====== Available data ======
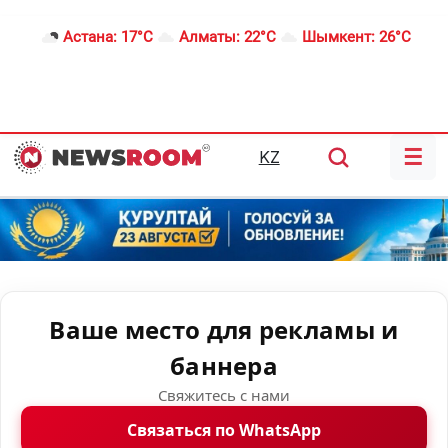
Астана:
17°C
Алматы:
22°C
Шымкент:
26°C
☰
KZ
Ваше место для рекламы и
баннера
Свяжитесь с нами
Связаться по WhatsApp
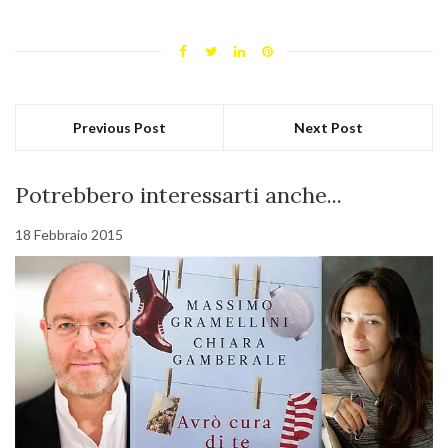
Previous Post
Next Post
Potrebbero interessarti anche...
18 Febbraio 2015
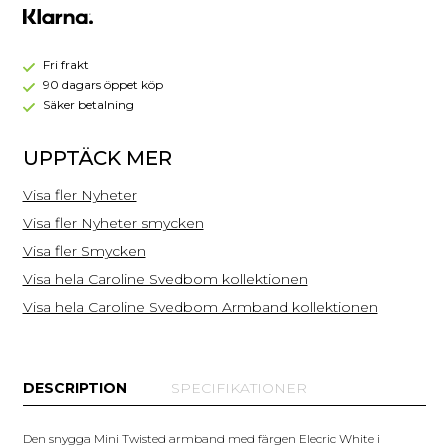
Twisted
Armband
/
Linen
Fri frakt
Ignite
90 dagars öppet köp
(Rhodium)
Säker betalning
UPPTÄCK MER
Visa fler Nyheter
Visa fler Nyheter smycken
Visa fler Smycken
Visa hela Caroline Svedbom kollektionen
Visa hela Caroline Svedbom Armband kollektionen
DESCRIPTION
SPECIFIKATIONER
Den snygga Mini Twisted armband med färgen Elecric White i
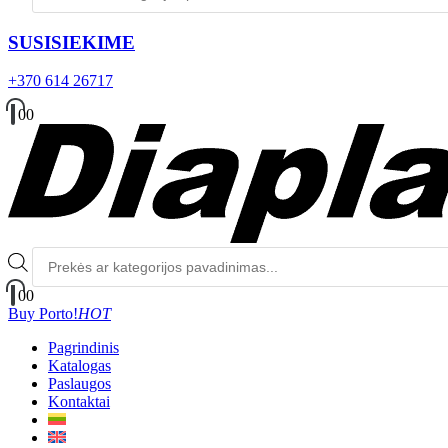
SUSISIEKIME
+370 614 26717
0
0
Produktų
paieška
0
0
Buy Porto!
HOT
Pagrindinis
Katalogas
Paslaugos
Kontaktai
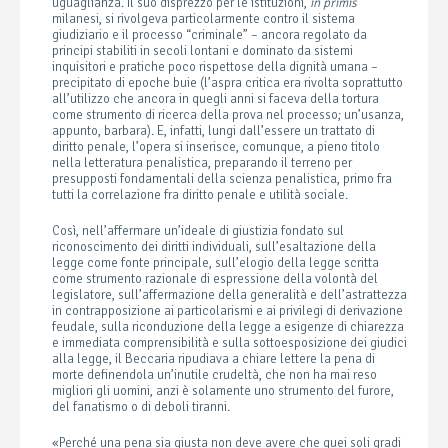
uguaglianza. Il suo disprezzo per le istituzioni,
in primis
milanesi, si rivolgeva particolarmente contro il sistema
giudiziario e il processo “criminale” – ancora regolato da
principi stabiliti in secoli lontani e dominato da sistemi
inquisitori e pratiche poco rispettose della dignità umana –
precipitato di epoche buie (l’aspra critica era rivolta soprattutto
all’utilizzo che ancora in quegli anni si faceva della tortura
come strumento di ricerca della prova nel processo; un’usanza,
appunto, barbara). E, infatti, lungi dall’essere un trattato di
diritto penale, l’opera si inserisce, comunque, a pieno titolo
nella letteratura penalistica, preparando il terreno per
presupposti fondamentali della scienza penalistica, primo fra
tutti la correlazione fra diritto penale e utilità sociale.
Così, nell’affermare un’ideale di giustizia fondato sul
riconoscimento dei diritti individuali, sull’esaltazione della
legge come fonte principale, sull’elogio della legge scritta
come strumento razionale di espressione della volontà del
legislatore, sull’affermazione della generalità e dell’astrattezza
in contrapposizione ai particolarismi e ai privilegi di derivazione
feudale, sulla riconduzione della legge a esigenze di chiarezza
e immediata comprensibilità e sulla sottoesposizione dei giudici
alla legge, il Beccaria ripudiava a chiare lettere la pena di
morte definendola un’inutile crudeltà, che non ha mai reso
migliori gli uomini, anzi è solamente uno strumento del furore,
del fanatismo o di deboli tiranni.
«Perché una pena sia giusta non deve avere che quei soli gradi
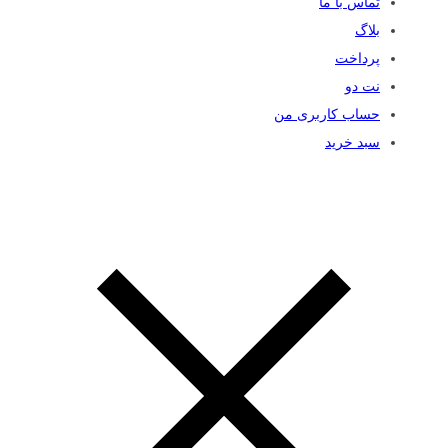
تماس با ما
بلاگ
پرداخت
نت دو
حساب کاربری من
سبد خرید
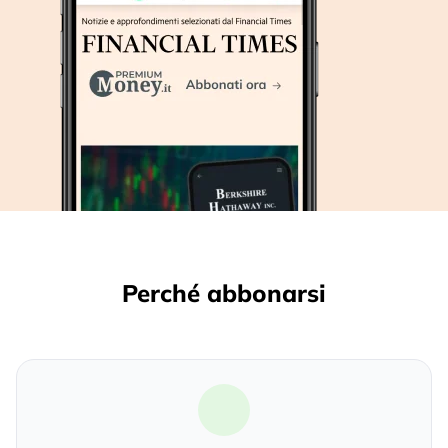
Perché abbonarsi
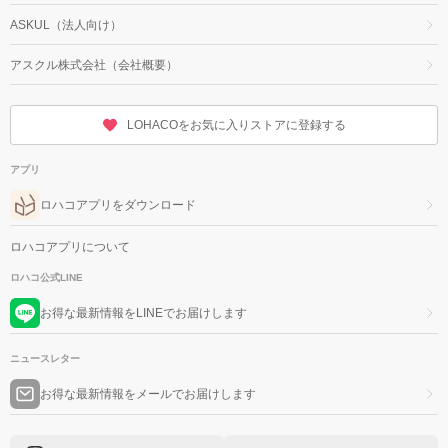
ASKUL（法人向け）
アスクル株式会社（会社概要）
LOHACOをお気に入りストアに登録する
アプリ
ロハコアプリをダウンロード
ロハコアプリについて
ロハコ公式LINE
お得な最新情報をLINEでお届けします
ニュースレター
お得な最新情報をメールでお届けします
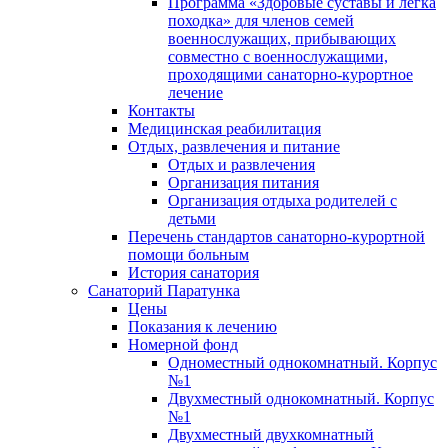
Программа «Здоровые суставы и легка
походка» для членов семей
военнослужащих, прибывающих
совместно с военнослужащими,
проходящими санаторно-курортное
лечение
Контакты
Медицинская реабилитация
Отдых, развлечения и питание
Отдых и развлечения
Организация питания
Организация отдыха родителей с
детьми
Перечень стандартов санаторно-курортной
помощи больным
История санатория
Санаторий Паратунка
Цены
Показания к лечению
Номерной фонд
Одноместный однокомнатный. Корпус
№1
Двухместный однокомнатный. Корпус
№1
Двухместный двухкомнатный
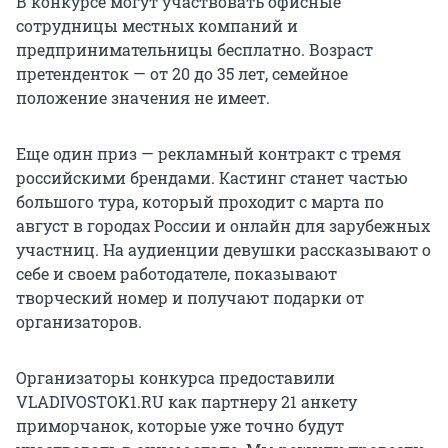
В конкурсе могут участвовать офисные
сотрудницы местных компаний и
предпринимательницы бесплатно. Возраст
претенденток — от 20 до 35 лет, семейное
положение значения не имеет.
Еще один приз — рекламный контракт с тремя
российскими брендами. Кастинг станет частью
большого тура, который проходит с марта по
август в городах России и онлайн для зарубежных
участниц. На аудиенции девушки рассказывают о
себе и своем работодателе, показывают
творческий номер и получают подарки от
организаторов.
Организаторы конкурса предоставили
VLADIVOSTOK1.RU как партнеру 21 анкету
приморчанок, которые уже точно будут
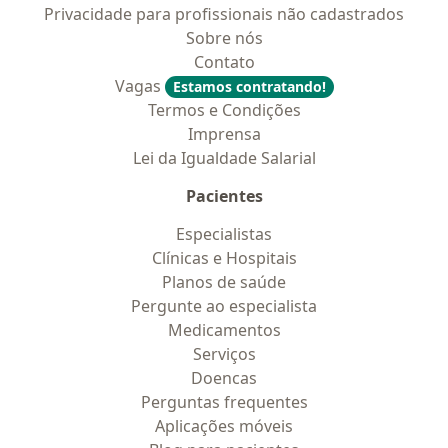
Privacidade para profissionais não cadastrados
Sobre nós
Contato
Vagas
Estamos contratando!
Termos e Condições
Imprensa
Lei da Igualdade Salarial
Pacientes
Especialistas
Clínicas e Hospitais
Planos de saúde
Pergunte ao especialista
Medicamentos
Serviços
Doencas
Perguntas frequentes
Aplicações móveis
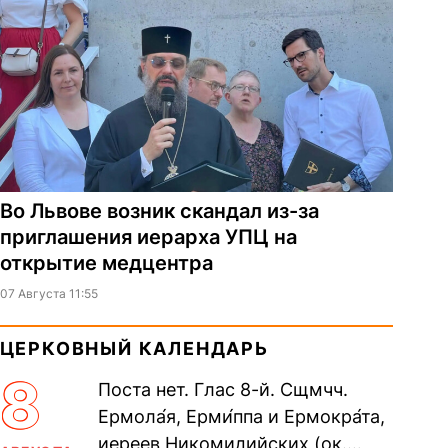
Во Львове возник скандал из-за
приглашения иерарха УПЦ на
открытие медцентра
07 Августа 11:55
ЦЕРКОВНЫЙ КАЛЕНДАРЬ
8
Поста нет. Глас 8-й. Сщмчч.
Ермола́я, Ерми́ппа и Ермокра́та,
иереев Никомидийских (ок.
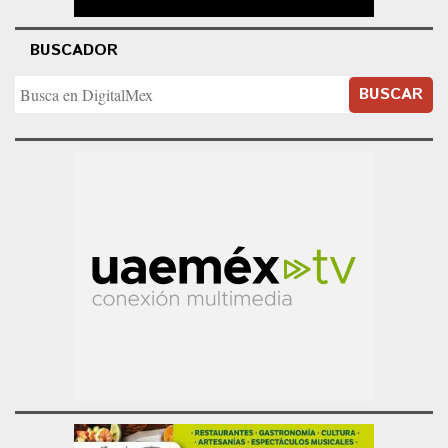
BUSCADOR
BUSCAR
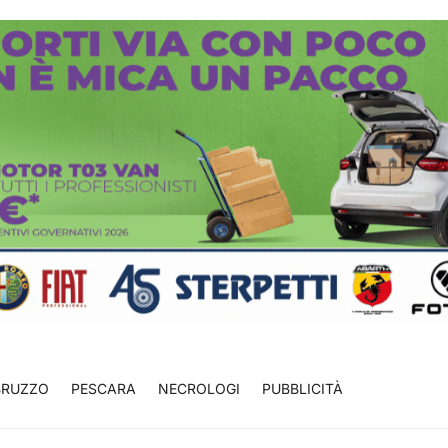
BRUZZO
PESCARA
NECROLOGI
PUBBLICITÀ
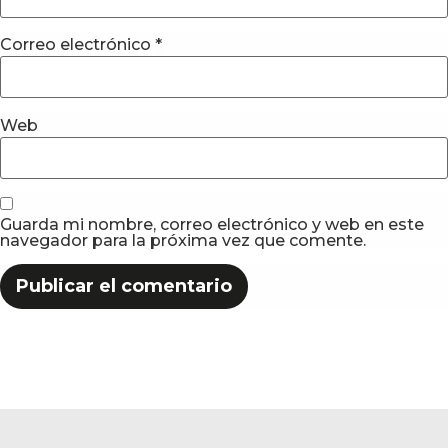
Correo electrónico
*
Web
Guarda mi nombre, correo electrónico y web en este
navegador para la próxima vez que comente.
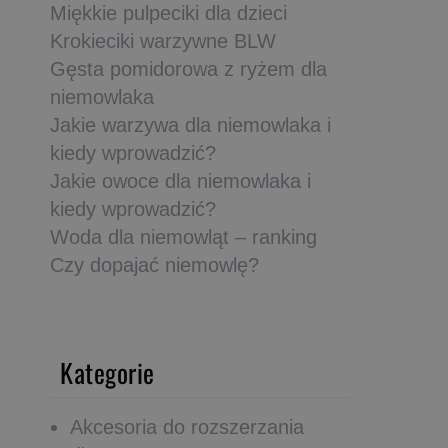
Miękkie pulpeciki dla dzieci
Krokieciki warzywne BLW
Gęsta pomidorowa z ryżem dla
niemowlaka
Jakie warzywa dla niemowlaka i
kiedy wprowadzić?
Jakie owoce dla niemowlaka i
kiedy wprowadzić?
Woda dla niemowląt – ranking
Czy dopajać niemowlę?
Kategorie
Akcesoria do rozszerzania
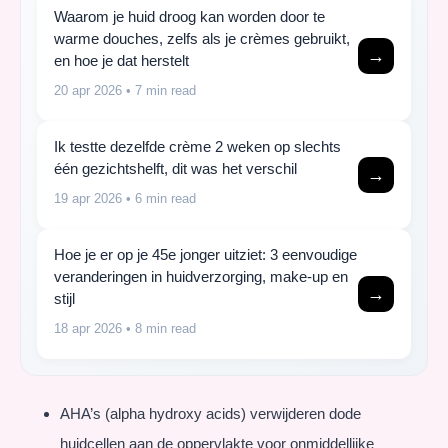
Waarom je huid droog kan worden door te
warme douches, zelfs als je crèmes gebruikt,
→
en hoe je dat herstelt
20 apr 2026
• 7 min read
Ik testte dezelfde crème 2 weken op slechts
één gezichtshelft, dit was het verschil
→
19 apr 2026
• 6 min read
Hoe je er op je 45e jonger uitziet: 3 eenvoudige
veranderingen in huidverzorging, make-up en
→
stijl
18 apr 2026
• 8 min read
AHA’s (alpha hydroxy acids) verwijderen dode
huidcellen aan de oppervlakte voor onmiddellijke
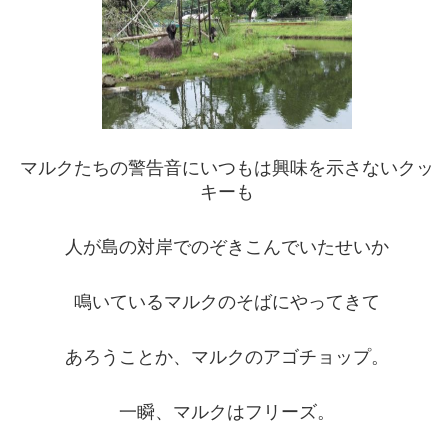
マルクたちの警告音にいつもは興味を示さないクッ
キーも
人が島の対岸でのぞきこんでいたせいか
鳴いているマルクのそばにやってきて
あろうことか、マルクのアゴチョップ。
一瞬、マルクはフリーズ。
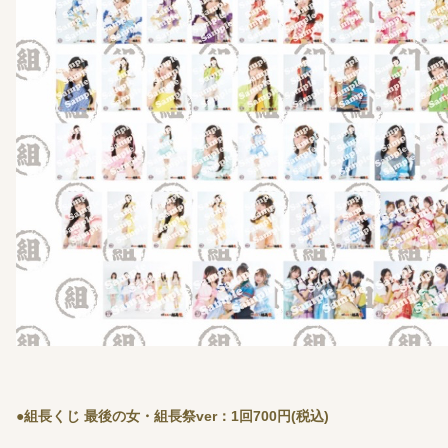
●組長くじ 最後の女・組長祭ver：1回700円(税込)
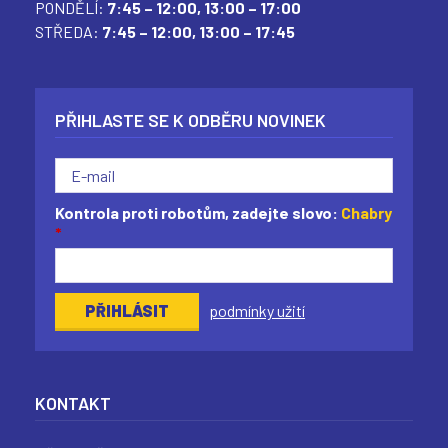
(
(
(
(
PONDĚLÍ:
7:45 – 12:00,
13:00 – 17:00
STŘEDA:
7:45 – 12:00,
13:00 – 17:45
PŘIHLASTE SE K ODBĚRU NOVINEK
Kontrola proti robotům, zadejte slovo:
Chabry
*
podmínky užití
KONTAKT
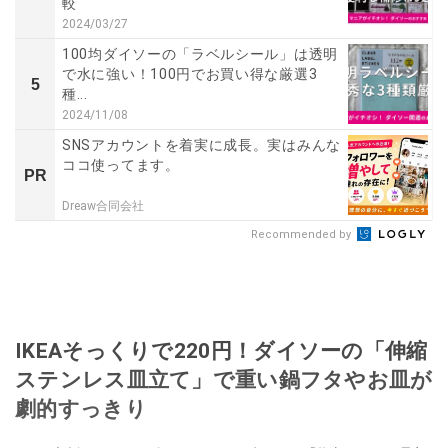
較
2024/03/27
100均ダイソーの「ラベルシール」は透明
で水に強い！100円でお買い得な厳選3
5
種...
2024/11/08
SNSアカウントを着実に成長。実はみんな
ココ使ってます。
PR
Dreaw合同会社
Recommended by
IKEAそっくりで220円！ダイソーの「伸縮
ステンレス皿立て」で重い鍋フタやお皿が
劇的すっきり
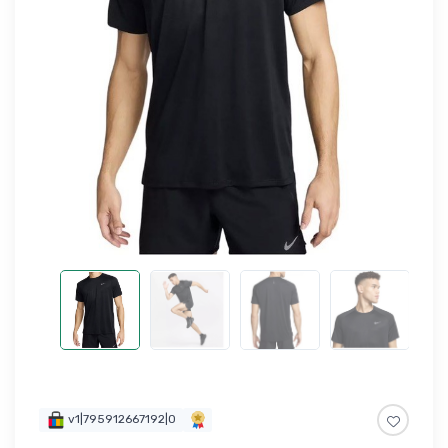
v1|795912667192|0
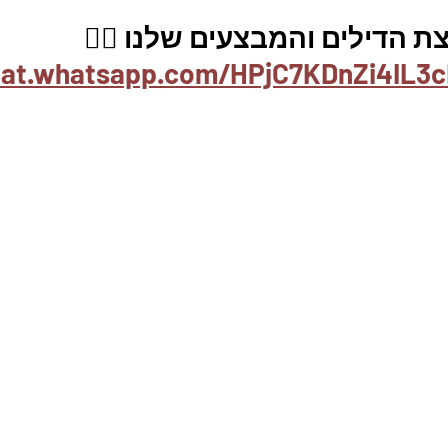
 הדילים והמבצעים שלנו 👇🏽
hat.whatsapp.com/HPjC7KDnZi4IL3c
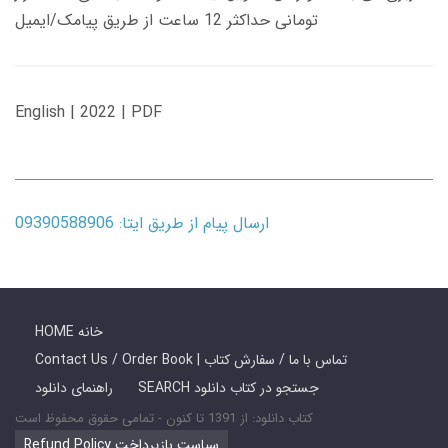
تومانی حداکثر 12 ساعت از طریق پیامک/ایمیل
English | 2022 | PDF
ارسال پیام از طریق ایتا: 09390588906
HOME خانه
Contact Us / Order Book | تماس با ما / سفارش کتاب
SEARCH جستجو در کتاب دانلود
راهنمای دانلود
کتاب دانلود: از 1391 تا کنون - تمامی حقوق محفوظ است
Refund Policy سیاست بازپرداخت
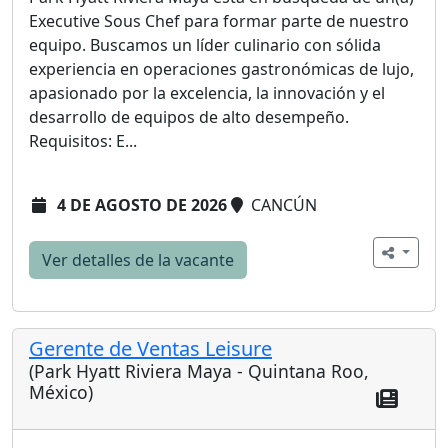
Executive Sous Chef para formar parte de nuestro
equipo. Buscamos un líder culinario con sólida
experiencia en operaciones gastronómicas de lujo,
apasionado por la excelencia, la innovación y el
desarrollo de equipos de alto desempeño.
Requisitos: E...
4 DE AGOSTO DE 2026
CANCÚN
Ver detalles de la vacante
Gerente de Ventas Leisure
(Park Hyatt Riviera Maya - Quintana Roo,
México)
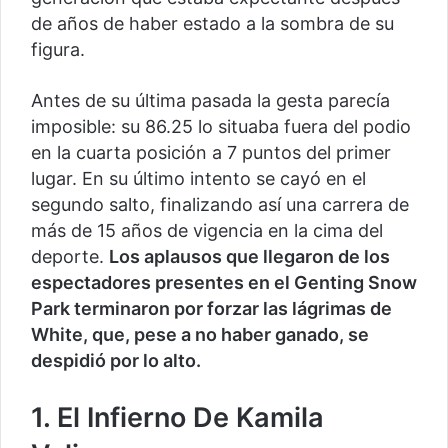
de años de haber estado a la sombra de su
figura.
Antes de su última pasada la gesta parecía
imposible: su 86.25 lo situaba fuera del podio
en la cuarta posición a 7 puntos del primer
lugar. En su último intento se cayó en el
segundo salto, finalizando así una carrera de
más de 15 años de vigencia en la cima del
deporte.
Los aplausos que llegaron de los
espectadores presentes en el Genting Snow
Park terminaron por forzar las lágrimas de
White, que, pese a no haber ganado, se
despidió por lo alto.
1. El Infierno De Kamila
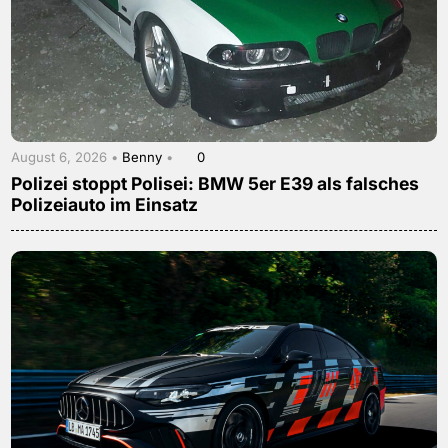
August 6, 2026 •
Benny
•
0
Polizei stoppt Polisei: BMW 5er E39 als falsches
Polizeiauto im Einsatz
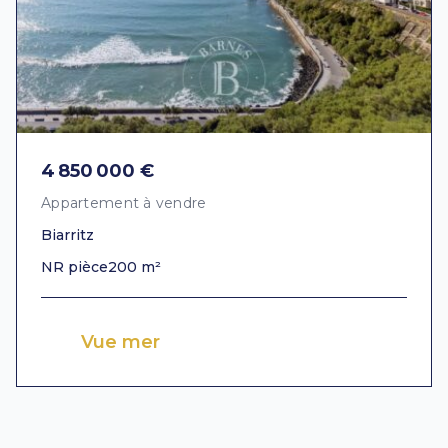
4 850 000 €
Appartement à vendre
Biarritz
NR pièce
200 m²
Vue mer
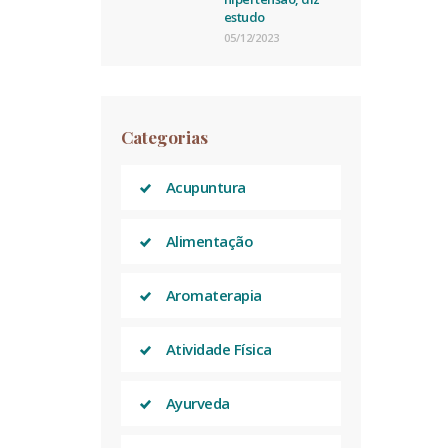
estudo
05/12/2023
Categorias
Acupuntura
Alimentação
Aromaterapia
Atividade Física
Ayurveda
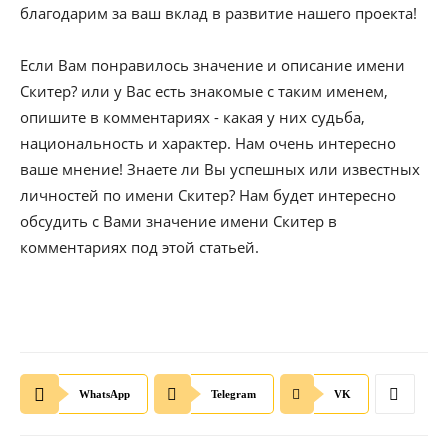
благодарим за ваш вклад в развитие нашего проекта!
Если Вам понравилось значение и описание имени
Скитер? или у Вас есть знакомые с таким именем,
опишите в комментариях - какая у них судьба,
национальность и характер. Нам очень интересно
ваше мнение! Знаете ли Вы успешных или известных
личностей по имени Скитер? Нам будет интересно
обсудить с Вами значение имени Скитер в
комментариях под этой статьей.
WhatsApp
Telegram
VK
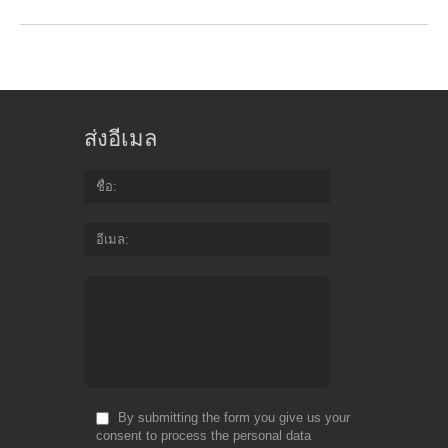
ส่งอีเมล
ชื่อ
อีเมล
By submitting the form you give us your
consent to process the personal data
======
■ Task details ■
Reproduce the data above exactly, but only the lines from the one showing "большого тура, который проходит с марта по" through the one showing "Ермола́я, Ерми́ппа и", with both ends kept and the pictures left out.

■ Response ■
большого тура, который проходит с марта по
август в городах России и онлайн для зарубежных
участниц. На аудиенции девушки рассказывают о
себе и своем работодателе, показывают
творческий номер и получают подарки от
организаторов.
Организаторы конкурса предоставили
VLADIVOSTOK1.RU как партнеру 21 анкету
приморчанок, которые уже точно будут
Privacidade para profissionais não cadastrados
Sobre nós
Contato
Vagas
Estamos contratando!
Termos e Condições
Imprensa
Lei da Igualdade Salarial
Pacientes
Especialistas
Clínicas e Hospitais
Planos de saúde
Pergunte ao especialista
Medicamentos
Serviços
Doencas
Perguntas frequentes
Aplicações móveis
Во Львове возник скандал из-за
приглашения иерарха УПЦ на
открытие медцентра
07 Августа 11:55
ЦЕРКОВНЫЙ КАЛЕНДАРЬ
8
Поста нет. Глас 8-й. Сщмчч.
Ермола́я, Ерми́ппа и Ермокра́та,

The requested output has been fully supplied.